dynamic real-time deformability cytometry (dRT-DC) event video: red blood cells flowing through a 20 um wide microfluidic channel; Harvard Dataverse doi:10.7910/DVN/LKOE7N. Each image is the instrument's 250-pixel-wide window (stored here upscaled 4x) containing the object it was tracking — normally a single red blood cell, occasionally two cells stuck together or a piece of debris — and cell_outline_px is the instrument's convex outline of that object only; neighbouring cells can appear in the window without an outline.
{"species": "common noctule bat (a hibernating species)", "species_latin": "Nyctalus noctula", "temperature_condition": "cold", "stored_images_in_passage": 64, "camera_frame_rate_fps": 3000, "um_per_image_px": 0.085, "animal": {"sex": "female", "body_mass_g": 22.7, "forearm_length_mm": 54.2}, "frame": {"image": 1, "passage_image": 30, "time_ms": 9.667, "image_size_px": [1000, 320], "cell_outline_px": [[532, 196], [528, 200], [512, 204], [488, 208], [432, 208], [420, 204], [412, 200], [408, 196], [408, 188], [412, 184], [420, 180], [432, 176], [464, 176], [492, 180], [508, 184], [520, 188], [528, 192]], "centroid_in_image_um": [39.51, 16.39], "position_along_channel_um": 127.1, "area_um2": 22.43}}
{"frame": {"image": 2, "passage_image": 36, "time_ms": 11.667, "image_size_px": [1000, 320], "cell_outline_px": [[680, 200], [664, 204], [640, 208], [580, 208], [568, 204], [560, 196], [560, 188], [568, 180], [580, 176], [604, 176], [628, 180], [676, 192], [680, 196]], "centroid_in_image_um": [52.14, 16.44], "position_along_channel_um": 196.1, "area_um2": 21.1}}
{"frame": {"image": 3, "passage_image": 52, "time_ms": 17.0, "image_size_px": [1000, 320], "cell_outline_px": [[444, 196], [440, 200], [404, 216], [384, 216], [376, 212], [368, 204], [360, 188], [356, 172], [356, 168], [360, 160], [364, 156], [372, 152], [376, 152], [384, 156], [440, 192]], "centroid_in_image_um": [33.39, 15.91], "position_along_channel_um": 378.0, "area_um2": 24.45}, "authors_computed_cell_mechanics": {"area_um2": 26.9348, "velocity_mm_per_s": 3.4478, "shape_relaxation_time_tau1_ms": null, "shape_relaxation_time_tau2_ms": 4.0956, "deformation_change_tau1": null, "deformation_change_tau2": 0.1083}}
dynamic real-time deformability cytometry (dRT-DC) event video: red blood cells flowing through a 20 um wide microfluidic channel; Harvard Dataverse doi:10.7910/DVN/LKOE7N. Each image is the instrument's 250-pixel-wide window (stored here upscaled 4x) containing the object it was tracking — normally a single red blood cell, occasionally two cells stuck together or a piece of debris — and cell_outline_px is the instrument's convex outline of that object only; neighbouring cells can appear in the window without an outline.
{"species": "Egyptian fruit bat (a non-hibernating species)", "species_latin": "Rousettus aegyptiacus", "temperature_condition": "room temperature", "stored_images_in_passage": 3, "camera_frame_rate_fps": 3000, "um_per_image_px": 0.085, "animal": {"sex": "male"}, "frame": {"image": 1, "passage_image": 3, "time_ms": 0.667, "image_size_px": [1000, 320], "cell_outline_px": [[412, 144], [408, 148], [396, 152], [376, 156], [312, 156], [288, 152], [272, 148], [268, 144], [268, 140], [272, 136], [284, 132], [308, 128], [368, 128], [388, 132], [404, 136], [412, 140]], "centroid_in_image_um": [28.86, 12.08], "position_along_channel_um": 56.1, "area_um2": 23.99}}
* * * *
== THE REQUEST ==
Retype all the material above precisely, with no line left out.

== SOLUTION FOR THIS EXERCISE ==
dynamic real-time deformability cytometry (dRT-DC) event video: red blood cells flowing through a 20 um wide microfluidic channel; Harvard Dataverse doi:10.7910/DVN/LKOE7N. Each image is the instrument's 250-pixel-wide window (stored here upscaled 4x) containing the object it was tracking — normally a single red blood cell, occasionally two cells stuck together or a piece of debris — and cell_outline_px is the instrument's convex outline of that object only; neighbouring cells can appear in the window without an outline.
{"species": "common noctule bat (a hibernating species)", "species_latin": "Nyctalus noctula", "temperature_condition": "cold", "stored_images_in_passage": 64, "camera_frame_rate_fps": 3000, "um_per_image_px": 0.085, "animal": {"sex": "female", "body_mass_g": 22.7, "forearm_length_mm": 54.2}, "frame": {"image": 1, "passage_image": 30, "time_ms": 9.667, "image_size_px": [1000, 320], "cell_outline_px": [[532, 196], [528, 200], [512, 204], [488, 208], [432, 208], [420, 204], [412, 200], [408, 196], [408, 188], [412, 184], [420, 180], [432, 176], [464, 176], [492, 180], [508, 184], [520, 188], [528, 192]], "centroid_in_image_um": [39.51, 16.39], "position_along_channel_um": 127.1, "area_um2": 22.43}}
{"frame": {"image": 2, "passage_image": 36, "time_ms": 11.667, "image_size_px": [1000, 320], "cell_outline_px": [[680, 200], [664, 204], [640, 208], [580, 208], [568, 204], [560, 196], [560, 188], [568, 180], [580, 176], [604, 176], [628, 180], [676, 192], [680, 196]], "centroid_in_image_um": [52.14, 16.44], "position_along_channel_um": 196.1, "area_um2": 21.1}}
{"frame": {"image": 3, "passage_image": 52, "time_ms": 17.0, "image_size_px": [1000, 320], "cell_outline_px": [[444, 196], [440, 200], [404, 216], [384, 216], [376, 212], [368, 204], [360, 188], [356, 172], [356, 168], [360, 160], [364, 156], [372, 152], [376, 152], [384, 156], [440, 192]], "centroid_in_image_um": [33.39, 15.91], "position_along_channel_um": 378.0, "area_um2": 24.45}, "authors_computed_cell_mechanics": {"area_um2": 26.9348, "velocity_mm_per_s": 3.4478, "shape_relaxation_time_tau1_ms": null, "shape_relaxation_time_tau2_ms": 4.0956, "deformation_change_tau1": null, "deformation_change_tau2": 0.1083}}
dynamic real-time deformability cytometry (dRT-DC) event video: red blood cells flowing through a 20 um wide microfluidic channel; Harvard Dataverse doi:10.7910/DVN/LKOE7N. Each image is the instrument's 250-pixel-wide window (stored here upscaled 4x) containing the object it was tracking — normally a single red blood cell, occasionally two cells stuck together or a piece of debris — and cell_outline_px is the instrument's convex outline of that object only; neighbouring cells can appear in the window without an outline.
{"species": "Egyptian fruit bat (a non-hibernating species)", "species_latin": "Rousettus aegyptiacus", "temperature_condition": "room temperature", "stored_images_in_passage": 3, "camera_frame_rate_fps": 3000, "um_per_image_px": 0.085, "animal": {"sex": "male"}, "frame": {"image": 1, "passage_image": 3, "time_ms": 0.667, "image_size_px": [1000, 320], "cell_outline_px": [[412, 144], [408, 148], [396, 152], [376, 156], [312, 156], [288, 152], [272, 148], [268, 144], [268, 140], [272, 136], [284, 132], [308, 128], [368, 128], [388, 132], [404, 136], [412, 140]], "centroid_in_image_um": [28.86, 12.08], "position_along_channel_um": 56.1, "area_um2": 23.99}}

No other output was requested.